Around the state of Oregon

Oregon residents and businesses continue to struggle with the Covid-19 issues, and the Oregon Legislative Emergency Board announced today it has approved more than $128 million to help Oregonians impacted by the ongoing COVID-19 pandemic.

This includes funding for childcare providers, Oregonians in need of shelter, small businesses, long-term care providers and victims of domestic and sexual violence. The Emergency Board approved $35 million from the state’s Emergency Fund to support the Project Turnkey Statewide Pandemic and Homelessness Response.

The Oregon Community Foundation will use funding to support the acquisition, retrofitting and potential operation of hotel and motel properties to be used as emergency shelter.

This funding is in addition to $30 million the Emergency Board approved on October 23 to begin Project Turnkey in wildfire-affected areas.

Oregon’s elections director was abruptly fired in a text message by the secretary of state after he pointed out serious issues with the state’s aging and vulnerable technology for running elections. 

Elections Director Stephen Trout learned in a text message Thursday night, as his department and county elections officials were still counting votes from the Nov. 3 election, that he was out.  On Friday, Secretary of State Bev Clarno, a Republican appointed to the position by Democratic Gov. Kate Brown, announced to elections officials in Oregon’s 36 counties that “today is also Steve Trout’s last day with the Agency.” 

Clarno’s office did not immediately respond to a request for comment.

Meanwhile, Oregon Secretary of State-elect Shemia Fagan, a Democrat, said she will examine the “critical warnings” that the state’s former elections director voiced before he was fired last week by the incumbent secretary of state.

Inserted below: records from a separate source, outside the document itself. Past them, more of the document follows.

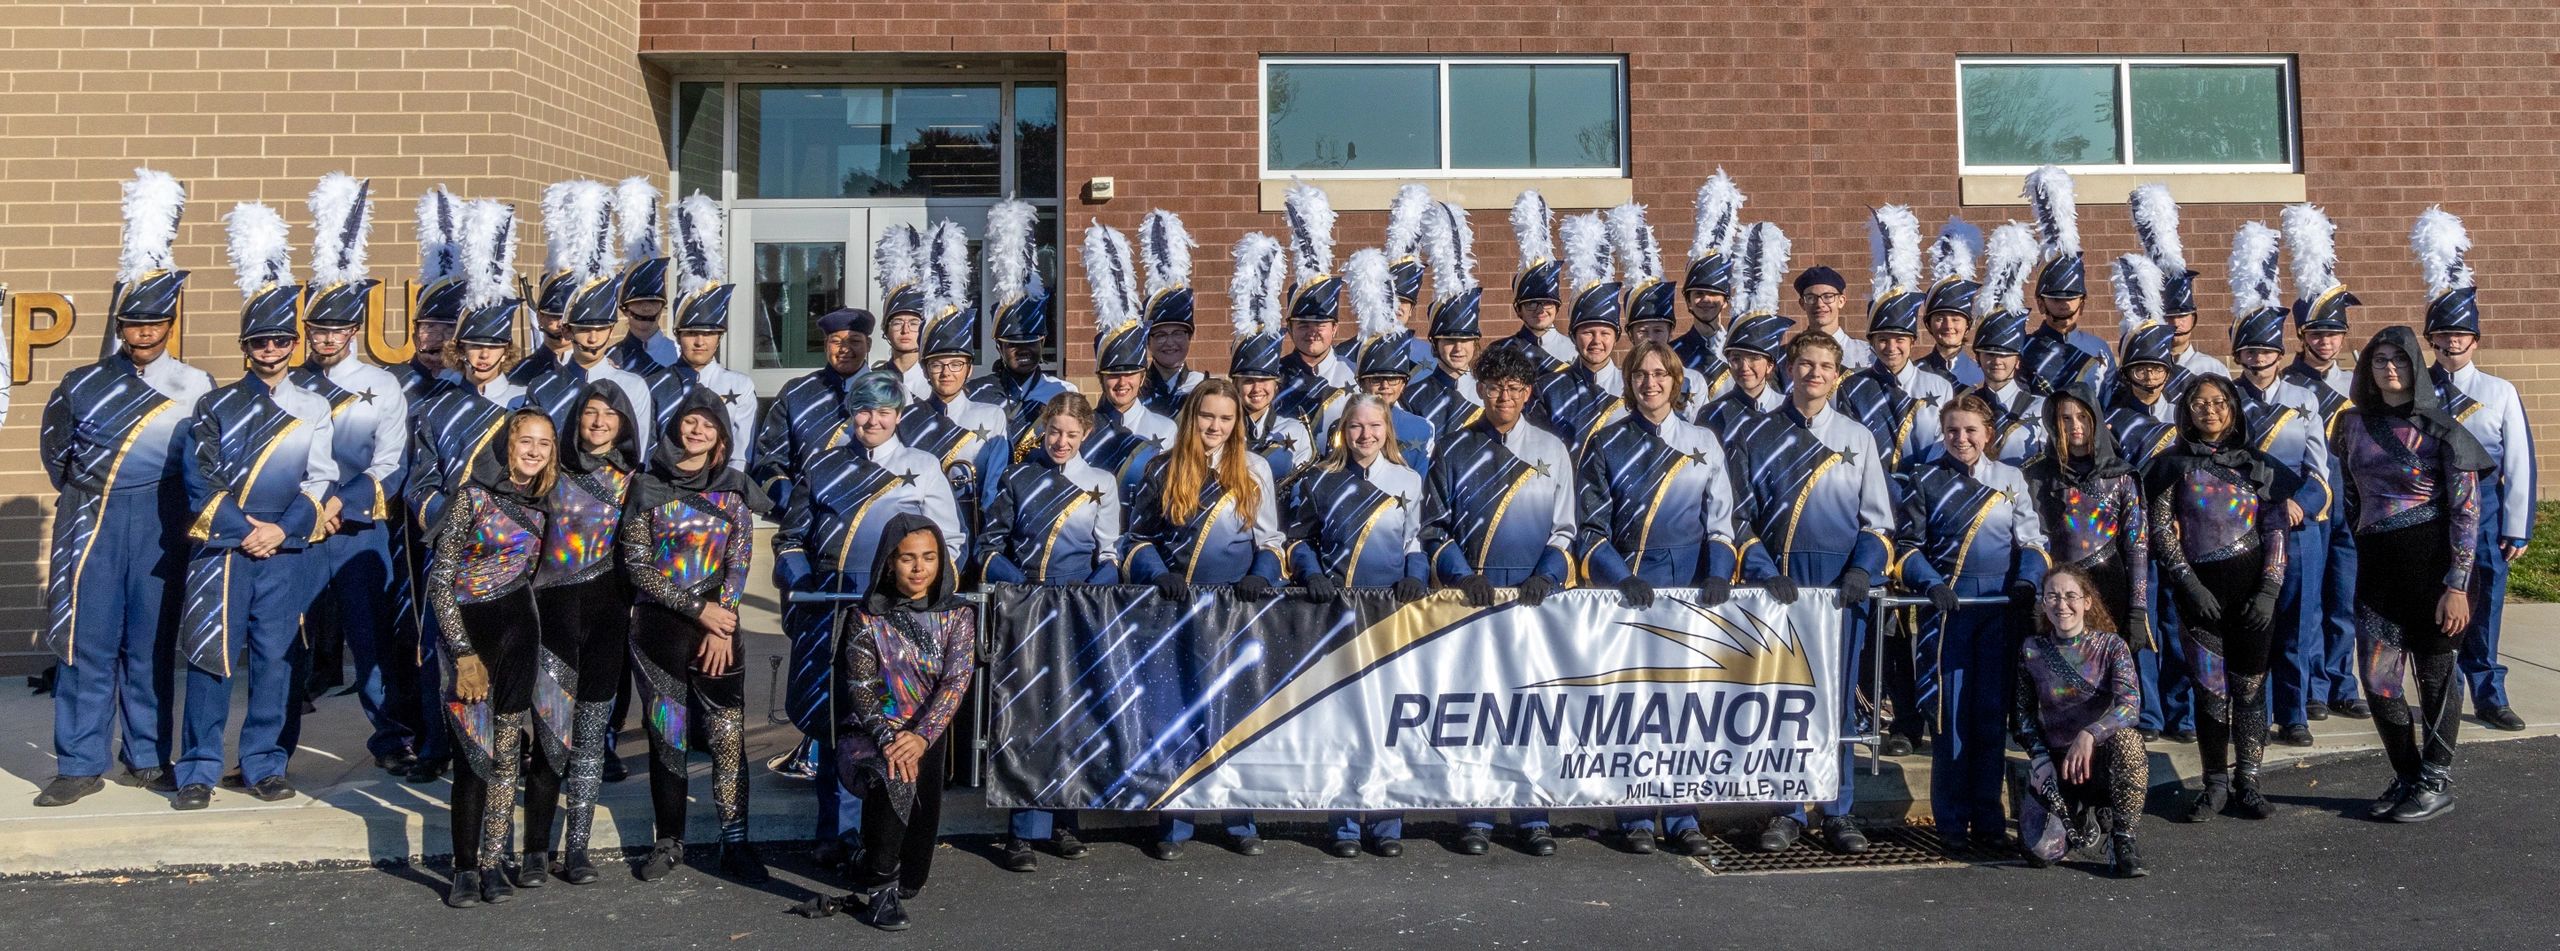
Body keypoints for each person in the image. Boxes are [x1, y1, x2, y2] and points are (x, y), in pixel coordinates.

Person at [35, 171, 212, 807]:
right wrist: (91, 497)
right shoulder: (82, 381)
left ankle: (145, 753)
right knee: (86, 639)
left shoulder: (197, 385)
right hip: (93, 513)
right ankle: (80, 760)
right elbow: (56, 451)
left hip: (163, 515)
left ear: (169, 323)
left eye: (155, 322)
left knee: (151, 642)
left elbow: (205, 460)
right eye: (133, 322)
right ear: (121, 323)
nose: (143, 331)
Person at [169, 204, 340, 810]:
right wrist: (245, 531)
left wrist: (281, 530)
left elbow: (320, 480)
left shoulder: (314, 407)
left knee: (276, 660)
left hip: (284, 549)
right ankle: (196, 767)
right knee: (210, 657)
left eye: (281, 340)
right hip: (224, 549)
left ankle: (265, 762)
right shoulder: (214, 406)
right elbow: (199, 478)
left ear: (295, 345)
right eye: (260, 341)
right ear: (246, 347)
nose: (271, 348)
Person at [1575, 341, 1776, 855]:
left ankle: (1684, 816)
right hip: (1630, 593)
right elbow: (1590, 527)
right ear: (1629, 381)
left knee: (1686, 706)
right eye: (1640, 374)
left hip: (1691, 590)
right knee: (1634, 707)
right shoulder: (1606, 442)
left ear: (1676, 379)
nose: (1651, 383)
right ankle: (1636, 815)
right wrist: (1620, 577)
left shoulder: (1703, 440)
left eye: (1660, 374)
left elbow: (1722, 520)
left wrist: (1720, 574)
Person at [770, 370, 964, 868]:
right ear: (850, 413)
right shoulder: (824, 464)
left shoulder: (921, 466)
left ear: (899, 416)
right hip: (831, 609)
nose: (872, 420)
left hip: (893, 619)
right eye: (863, 409)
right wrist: (803, 582)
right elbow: (789, 539)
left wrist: (919, 596)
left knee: (886, 720)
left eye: (883, 411)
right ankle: (835, 830)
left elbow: (949, 544)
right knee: (835, 723)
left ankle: (882, 839)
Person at [1727, 332, 1890, 854]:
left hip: (1842, 592)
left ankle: (1839, 809)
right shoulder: (1757, 435)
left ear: (1837, 375)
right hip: (1781, 589)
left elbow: (1879, 522)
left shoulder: (1857, 437)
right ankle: (1786, 807)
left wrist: (1863, 571)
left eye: (1825, 366)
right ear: (1788, 369)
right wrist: (1761, 568)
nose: (1814, 374)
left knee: (1839, 707)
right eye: (1805, 364)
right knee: (1785, 702)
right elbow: (1738, 518)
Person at [1420, 344, 1581, 856]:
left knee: (1533, 708)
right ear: (1479, 389)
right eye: (1494, 387)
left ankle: (1534, 817)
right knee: (1478, 707)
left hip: (1533, 598)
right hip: (1473, 598)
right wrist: (1463, 577)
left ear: (1529, 392)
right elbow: (1432, 528)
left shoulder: (1551, 449)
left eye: (1515, 388)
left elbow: (1565, 528)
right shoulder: (1453, 447)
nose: (1504, 397)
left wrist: (1547, 576)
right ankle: (1477, 814)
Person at [1124, 378, 1285, 858]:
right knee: (1177, 713)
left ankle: (1241, 819)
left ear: (1237, 424)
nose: (1215, 426)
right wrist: (1156, 572)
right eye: (1207, 416)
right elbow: (1135, 540)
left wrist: (1260, 574)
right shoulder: (1161, 467)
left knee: (1237, 713)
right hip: (1175, 611)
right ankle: (1175, 822)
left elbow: (1272, 541)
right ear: (1192, 417)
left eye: (1226, 418)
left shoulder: (1255, 469)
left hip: (1235, 611)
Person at [2334, 326, 2490, 822]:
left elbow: (2467, 512)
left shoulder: (2444, 428)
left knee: (2437, 678)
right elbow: (2352, 493)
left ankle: (2435, 781)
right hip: (2378, 569)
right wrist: (2365, 540)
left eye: (2399, 360)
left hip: (2435, 572)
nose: (2389, 369)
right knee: (2379, 681)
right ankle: (2407, 775)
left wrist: (2457, 585)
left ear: (2416, 367)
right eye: (2379, 361)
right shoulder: (2352, 424)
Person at [396, 189, 522, 786]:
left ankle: (508, 746)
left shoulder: (529, 405)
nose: (481, 356)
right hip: (449, 539)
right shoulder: (437, 408)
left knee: (509, 646)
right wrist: (437, 516)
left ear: (506, 351)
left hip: (510, 548)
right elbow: (420, 477)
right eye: (472, 345)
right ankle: (437, 741)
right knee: (440, 646)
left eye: (493, 346)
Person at [293, 173, 418, 771]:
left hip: (356, 527)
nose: (325, 338)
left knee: (372, 645)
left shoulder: (381, 383)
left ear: (351, 331)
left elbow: (391, 462)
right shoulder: (288, 385)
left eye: (336, 329)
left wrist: (341, 503)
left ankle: (391, 739)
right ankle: (271, 754)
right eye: (316, 329)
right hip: (294, 529)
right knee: (284, 647)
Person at [624, 390, 770, 884]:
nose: (697, 431)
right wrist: (697, 609)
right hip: (658, 630)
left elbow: (740, 559)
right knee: (667, 737)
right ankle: (670, 840)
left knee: (728, 738)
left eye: (708, 425)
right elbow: (638, 563)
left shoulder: (733, 490)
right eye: (690, 421)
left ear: (722, 437)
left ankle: (736, 842)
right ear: (674, 427)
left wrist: (722, 619)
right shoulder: (646, 484)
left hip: (719, 634)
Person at [1892, 394, 2048, 850]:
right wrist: (1929, 582)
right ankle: (1951, 824)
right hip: (1948, 615)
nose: (1961, 439)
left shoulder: (2010, 479)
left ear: (1988, 433)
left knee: (1988, 719)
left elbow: (2033, 542)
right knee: (1950, 721)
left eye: (1971, 430)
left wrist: (2027, 583)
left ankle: (1990, 822)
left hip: (1999, 613)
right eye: (1953, 431)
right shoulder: (1925, 478)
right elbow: (1906, 546)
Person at [1284, 394, 1430, 857]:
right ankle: (1344, 824)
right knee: (1342, 721)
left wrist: (1415, 578)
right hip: (1337, 613)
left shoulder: (1407, 479)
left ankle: (1387, 824)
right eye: (1355, 428)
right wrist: (1312, 574)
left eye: (1374, 426)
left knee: (1388, 721)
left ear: (1387, 429)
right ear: (1341, 433)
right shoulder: (1322, 480)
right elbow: (1299, 539)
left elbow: (1415, 541)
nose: (1365, 436)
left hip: (1389, 613)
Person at [982, 394, 1118, 872]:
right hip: (1024, 606)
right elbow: (990, 545)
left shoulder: (1101, 482)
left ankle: (1065, 822)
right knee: (1023, 718)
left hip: (1078, 610)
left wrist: (1087, 594)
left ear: (1086, 436)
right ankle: (1021, 830)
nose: (1061, 442)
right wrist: (1019, 586)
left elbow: (1110, 555)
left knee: (1073, 715)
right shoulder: (1017, 477)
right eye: (1054, 432)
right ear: (1043, 430)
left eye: (1072, 434)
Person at [2148, 374, 2293, 822]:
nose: (2209, 410)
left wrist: (2269, 589)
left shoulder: (2257, 465)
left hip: (2253, 594)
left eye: (2218, 402)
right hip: (2199, 596)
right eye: (2198, 403)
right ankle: (2214, 783)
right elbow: (2159, 527)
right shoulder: (2172, 465)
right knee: (2210, 693)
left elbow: (2275, 529)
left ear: (2232, 408)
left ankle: (2248, 781)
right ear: (2186, 411)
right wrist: (2188, 583)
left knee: (2249, 690)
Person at [2412, 209, 2535, 733]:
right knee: (2430, 606)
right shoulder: (2416, 390)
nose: (2453, 342)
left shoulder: (2499, 392)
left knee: (2484, 607)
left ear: (2476, 340)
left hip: (2483, 512)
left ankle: (2490, 692)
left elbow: (2519, 463)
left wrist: (2515, 526)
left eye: (2462, 333)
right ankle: (2441, 693)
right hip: (2427, 508)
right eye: (2443, 333)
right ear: (2431, 339)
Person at [427, 408, 555, 907]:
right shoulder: (472, 498)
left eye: (545, 444)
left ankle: (493, 861)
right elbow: (440, 581)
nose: (535, 451)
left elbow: (532, 574)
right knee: (471, 759)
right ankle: (462, 868)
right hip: (470, 641)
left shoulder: (543, 507)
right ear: (507, 444)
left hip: (519, 637)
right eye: (527, 441)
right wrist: (462, 653)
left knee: (506, 758)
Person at [521, 382, 640, 886]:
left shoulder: (635, 480)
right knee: (551, 738)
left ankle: (578, 849)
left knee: (591, 740)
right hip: (552, 618)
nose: (597, 422)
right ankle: (532, 851)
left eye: (608, 416)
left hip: (608, 620)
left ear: (623, 424)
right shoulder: (549, 474)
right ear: (576, 419)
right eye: (590, 413)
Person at [2226, 221, 2336, 749]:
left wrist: (2300, 505)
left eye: (2267, 350)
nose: (2259, 358)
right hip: (2244, 528)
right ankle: (2255, 713)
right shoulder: (2223, 400)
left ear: (2278, 352)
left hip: (2296, 526)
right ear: (2239, 354)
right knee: (2254, 625)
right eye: (2249, 350)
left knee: (2297, 622)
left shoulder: (2304, 397)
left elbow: (2321, 472)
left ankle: (2294, 713)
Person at [839, 516, 977, 931]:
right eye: (908, 559)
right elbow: (861, 690)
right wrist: (890, 740)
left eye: (929, 558)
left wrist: (919, 737)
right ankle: (879, 895)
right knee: (894, 774)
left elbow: (956, 681)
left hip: (926, 738)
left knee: (915, 877)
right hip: (868, 736)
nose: (919, 569)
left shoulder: (959, 616)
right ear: (888, 563)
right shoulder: (864, 617)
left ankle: (868, 857)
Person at [2280, 203, 2368, 726]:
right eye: (2316, 333)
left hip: (2354, 499)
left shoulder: (2359, 382)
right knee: (2308, 599)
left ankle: (2342, 681)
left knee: (2345, 597)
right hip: (2312, 498)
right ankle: (2311, 684)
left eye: (2333, 333)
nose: (2325, 341)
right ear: (2302, 336)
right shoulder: (2289, 386)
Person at [2012, 565, 2149, 877]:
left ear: (2087, 601)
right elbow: (2022, 717)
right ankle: (2077, 818)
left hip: (2099, 759)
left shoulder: (2112, 646)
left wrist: (2091, 733)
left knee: (2130, 741)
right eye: (2053, 597)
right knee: (2039, 854)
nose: (2062, 605)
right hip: (2059, 764)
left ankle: (2122, 838)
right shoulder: (2032, 649)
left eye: (2071, 596)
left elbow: (2130, 706)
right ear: (2044, 603)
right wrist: (2040, 757)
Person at [521, 181, 655, 461]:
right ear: (568, 330)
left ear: (612, 328)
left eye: (600, 329)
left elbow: (640, 456)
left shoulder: (633, 385)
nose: (593, 338)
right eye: (584, 329)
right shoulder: (543, 387)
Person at [2024, 385, 2153, 658]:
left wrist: (2138, 608)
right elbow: (2033, 540)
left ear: (2095, 418)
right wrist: (2037, 594)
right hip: (2059, 590)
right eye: (2065, 418)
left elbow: (2137, 545)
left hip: (2110, 587)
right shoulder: (2039, 475)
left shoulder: (2121, 475)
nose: (2075, 426)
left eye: (2082, 416)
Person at [902, 220, 1012, 531]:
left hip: (977, 530)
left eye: (955, 364)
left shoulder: (992, 416)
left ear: (970, 369)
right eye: (937, 365)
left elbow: (995, 484)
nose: (946, 372)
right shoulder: (909, 417)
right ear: (924, 370)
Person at [1835, 205, 1957, 471]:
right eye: (1882, 339)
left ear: (1913, 340)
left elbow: (1943, 445)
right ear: (1870, 340)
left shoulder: (1939, 387)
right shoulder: (1853, 386)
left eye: (1900, 339)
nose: (1891, 347)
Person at [646, 192, 757, 469]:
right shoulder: (653, 384)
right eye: (690, 333)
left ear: (719, 337)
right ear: (677, 334)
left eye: (708, 334)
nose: (699, 341)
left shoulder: (740, 387)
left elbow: (741, 454)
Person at [969, 199, 1080, 451]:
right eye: (1013, 344)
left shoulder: (1063, 392)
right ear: (998, 345)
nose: (1024, 350)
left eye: (1031, 342)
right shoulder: (976, 393)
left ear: (1042, 341)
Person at [749, 306, 874, 513]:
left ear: (868, 344)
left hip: (871, 515)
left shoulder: (888, 391)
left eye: (854, 341)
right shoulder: (796, 392)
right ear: (825, 345)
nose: (844, 349)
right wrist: (794, 505)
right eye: (836, 341)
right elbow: (769, 460)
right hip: (805, 517)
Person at [1528, 212, 1627, 452]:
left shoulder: (1633, 384)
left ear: (1616, 337)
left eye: (1604, 333)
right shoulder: (1547, 389)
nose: (1596, 341)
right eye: (1587, 332)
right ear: (1573, 335)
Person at [2018, 166, 2113, 397]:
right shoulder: (2023, 347)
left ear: (2083, 302)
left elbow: (2109, 401)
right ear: (2040, 303)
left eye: (2072, 297)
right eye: (2056, 298)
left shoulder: (2099, 347)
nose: (2065, 305)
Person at [1085, 221, 1179, 449]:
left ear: (1142, 376)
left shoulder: (1166, 429)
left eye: (1130, 373)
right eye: (1113, 374)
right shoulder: (1084, 429)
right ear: (1101, 377)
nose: (1122, 382)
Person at [1228, 233, 1315, 479]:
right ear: (1235, 384)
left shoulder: (1295, 429)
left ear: (1276, 384)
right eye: (1248, 380)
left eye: (1265, 379)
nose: (1257, 388)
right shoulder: (1222, 427)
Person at [1344, 248, 1438, 474]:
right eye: (1376, 379)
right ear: (1362, 382)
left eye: (1393, 379)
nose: (1385, 385)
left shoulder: (1421, 428)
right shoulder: (1345, 425)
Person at [1698, 222, 1793, 440]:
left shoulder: (1791, 410)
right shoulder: (1710, 414)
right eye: (1736, 358)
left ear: (1770, 365)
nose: (1744, 367)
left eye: (1753, 358)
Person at [1613, 203, 1713, 408]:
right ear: (1630, 334)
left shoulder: (1694, 382)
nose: (1650, 337)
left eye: (1658, 330)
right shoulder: (1614, 384)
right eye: (1642, 330)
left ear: (1671, 332)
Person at [1400, 200, 1486, 436]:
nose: (1458, 348)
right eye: (1449, 339)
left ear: (1475, 341)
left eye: (1466, 339)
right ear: (1434, 343)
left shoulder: (1491, 390)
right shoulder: (1412, 396)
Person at [1274, 182, 1354, 432]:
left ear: (1335, 328)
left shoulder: (1354, 372)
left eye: (1320, 324)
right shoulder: (1273, 375)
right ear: (1288, 328)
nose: (1312, 331)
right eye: (1302, 324)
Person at [1967, 222, 2046, 466]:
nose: (1996, 361)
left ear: (2018, 359)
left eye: (2005, 354)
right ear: (1978, 358)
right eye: (1989, 354)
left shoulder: (2041, 406)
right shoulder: (1967, 404)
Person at [1671, 170, 1745, 392]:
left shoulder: (1740, 346)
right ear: (1689, 301)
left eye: (1714, 293)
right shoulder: (1674, 351)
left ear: (1725, 300)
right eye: (1698, 294)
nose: (1706, 300)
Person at [1137, 210, 1208, 417]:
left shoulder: (1205, 386)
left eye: (1178, 333)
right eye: (1160, 335)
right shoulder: (1134, 389)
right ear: (1147, 342)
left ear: (1189, 337)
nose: (1170, 343)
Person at [1496, 189, 1573, 372]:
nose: (1540, 309)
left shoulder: (1576, 349)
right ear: (1518, 309)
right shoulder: (1500, 351)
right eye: (1531, 303)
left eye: (1547, 302)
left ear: (1557, 306)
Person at [607, 177, 678, 373]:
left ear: (662, 306)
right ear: (625, 308)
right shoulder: (610, 357)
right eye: (638, 302)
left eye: (653, 301)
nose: (646, 308)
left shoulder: (679, 354)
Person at [1916, 219, 1986, 389]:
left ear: (1968, 325)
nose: (1948, 326)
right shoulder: (1914, 373)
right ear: (1929, 324)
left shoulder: (1983, 373)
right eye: (1940, 318)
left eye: (1956, 319)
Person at [871, 222, 932, 399]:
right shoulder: (871, 379)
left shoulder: (939, 380)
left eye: (914, 323)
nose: (905, 330)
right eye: (897, 322)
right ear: (886, 329)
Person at [1795, 266, 1874, 370]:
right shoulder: (1788, 356)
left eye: (1828, 296)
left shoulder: (1867, 354)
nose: (1820, 304)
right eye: (1811, 297)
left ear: (1841, 301)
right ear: (1802, 304)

In a blunt memo to Fagan and her Republican challenger on the eve of the 2020 election, Oregon Elections Director Stephen Trout said some of the state’s election systems are running on an operating system that Microsoft stopped supporting last January, pointed out an absence of multifactor authentication to access those election systems and raised other issues.

Restrictions on restaurants, bars, and lodging are now in effect in Siskiyou County CA, as COVID-19 case levels rise, and the first death attributed to the disease was reported by the county Tuesday.

The death is being linked to a “community acquired infection,” according to a Siskiyou County Public Health news release, which means there is no specific place where the origin of spread can be identified. The county also moved to California’s tier three, otherwise known as level orange, on Tuesday. Under tier 3 requirements, some businesses will have to reduce the number of indoor customers. Angelica Cook, public information officer and educator for Siskiyou County Public Health, said bars would most likely be impacted the most by the tier change. Restrictions will also impact other establishments.